With the Townsend at the bottom of the Gulf of California, George knew better. The water there was shallow. Maybe one day somebody would salvage her for scrap metal. Unless someone did, she’d never see the surface again. Neither would the men who’d died aboard her or who hadn’t been able to get off before she went down.
Sam Carsten knew better, too. The captain sometimes talked about how he’d been on the Remembrance when the Japanese sank her. That made George wonder if he’d seen the skipper in the Sandwich Islands.
It seemed logical, but he didn’t think so. The memory, if it was a memory, felt older than his stint there. When he thought of the skipper, he thought of Boston, and not of Boston the way it was now, either: not the Boston he’d occasionally come back to since joining the Navy. When he thought of Sam Carsten, he thought of his home town a long time ago, back in the days when he was a kid.
Sunshine flashing off the gilded dome of the State House, seen from across Boston Common…
When that came back to him, his mouth fell open in amazement. He felt like a man who’d just scratched an itch he’d thought he would never be able to reach. “Son of a bitch!” he said softly. “Son of a bitch!”

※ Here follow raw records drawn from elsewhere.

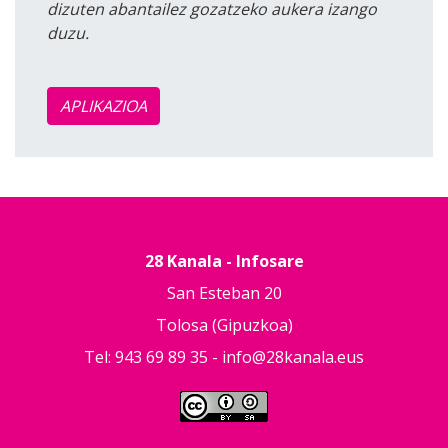
dizuten abantailez gozatzeko aukera izango
duzu.
APLIKAZIOA
28 Kanala - Infosare
San Esteban 20
Tolosa (Gipuzkoa)
Tel: 943 69 89 35 -
info@28kanala.eus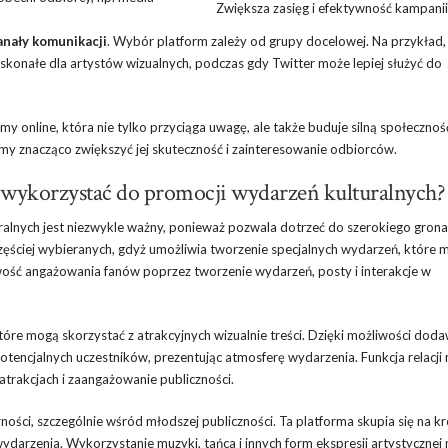
Zwiększa zasięg i efektywność kampanii
nały komunikacji
. Wybór platform zależy od grupy docelowej. Na przykład
konałe dla artystów wizualnych, podczas gdy Twitter może lepiej służyć do
 online, która nie tylko przyciąga uwagę, ale także buduje silną społeczno
emy znacząco zwiększyć jej skuteczność i zainteresowanie odbiorców.
j wykorzystać do promocji wydarzeń kulturalnych?
alnych jest niezwykle ważny, ponieważ pozwala dotrzeć do szerokiego grona
częściej wybieranych, gdyż umożliwia tworzenie specjalnych wydarzeń, które
wość angażowania fanów poprzez tworzenie wydarzeń, posty i interakcje w
które mogą skorzystać z atrakcyjnych wizualnie treści. Dzięki możliwości dod
otencjalnych uczestników, prezentując atmosferę wydarzenia. Funkcja relacji 
trakcjach i zaangażowanie publiczności.
rności, szczególnie wśród młodszej publiczności. Ta platforma skupia się na kr
wydarzenia. Wykorzystanie muzyki, tańca i innych form ekspresji artystyczne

Then he wanted to tell the skipper about it. That would have been next to impossible on a battlewagon or an airplane carrier. For an able seaman to get an audience with the captain of a ship like that was like getting an audience with God. It shouldn’t have been that hard on the Josephus Daniels. Sam Carsten was only a two-striper, and a mustang to boot. He should have had-he probably did have-a soft spot for the men from whose ranks he’d risen.
He wasn’t the problem. His exec was. Lieutenant Myron Zwilling seemed convinced God Himself needed to stand in line to see the skipper. As for a mere rating…Well, in Zwilling’s mind the question hardly arose.
But there were ways around the executive officer. The skipper was a gu
Picking a time when Carsten seemed a bit less rushed than usual, George said, “Ask you something, sir?”
“What’s on your mind, Enos?” The captain of a bigger ship wouldn’t have known all his men by name, but Sam Carsten did.
“You’ve been in Boston a good many times, I expect,” George said.
“That’s a fact-I told you so once. Anybody who’s been in the Navy as long as I have, he says he hasn’t been in Boston a lot, he’s a damn liar,” Carsten replied.
“Yes, sir. Do you remember one time when you were out on the Boston Common and you went under a tree to get out of the sun?” George said. “There was a family having a picnic under there-a woman, and a boy, and a girl. This would have been-oh, some time around the start of the Twenties. I was ten, eleven, maybe twelve. Does that ring any kind of bell, sir?”
Sam Carsten’s face went far away as he thought back. “No,” he said, but then, “Wait a minute. Maybe. Damned if it doesn’t. Somebody said something about the Ericsson.” Because of what had happened to the destroyer at the end of the Great War, any Navy man who heard about it was likely to remember.